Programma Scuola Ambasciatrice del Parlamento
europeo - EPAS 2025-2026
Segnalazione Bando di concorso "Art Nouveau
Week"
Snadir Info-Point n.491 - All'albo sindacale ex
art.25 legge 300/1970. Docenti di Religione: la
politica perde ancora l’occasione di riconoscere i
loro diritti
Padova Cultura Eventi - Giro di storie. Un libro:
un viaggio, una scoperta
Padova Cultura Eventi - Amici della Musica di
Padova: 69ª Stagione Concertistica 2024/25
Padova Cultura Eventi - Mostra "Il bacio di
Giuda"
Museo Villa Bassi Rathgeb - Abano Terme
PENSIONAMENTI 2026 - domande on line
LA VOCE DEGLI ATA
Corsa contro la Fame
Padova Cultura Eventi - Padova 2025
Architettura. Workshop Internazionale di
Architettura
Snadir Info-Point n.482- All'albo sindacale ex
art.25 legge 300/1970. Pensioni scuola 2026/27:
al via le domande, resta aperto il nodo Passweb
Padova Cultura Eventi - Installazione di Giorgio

┄┄┄┄┄┄

What you give back must match the material exactly, beginning with its first line and ending with the line holding "Corsa contro la Fame".

_ANSWER FOR THE TASK_:
Programma Scuola Ambasciatrice del Parlamento
europeo - EPAS 2025-2026
Segnalazione Bando di concorso "Art Nouveau
Week"
Snadir Info-Point n.491 - All'albo sindacale ex
art.25 legge 300/1970. Docenti di Religione: la
politica perde ancora l’occasione di riconoscere i
loro diritti
Padova Cultura Eventi - Giro di storie. Un libro:
un viaggio, una scoperta
Padova Cultura Eventi - Amici della Musica di
Padova: 69ª Stagione Concertistica 2024/25
Padova Cultura Eventi - Mostra "Il bacio di
Giuda"
Museo Villa Bassi Rathgeb - Abano Terme
PENSIONAMENTI 2026 - domande on line
LA VOCE DEGLI ATA
Corsa contro la Fame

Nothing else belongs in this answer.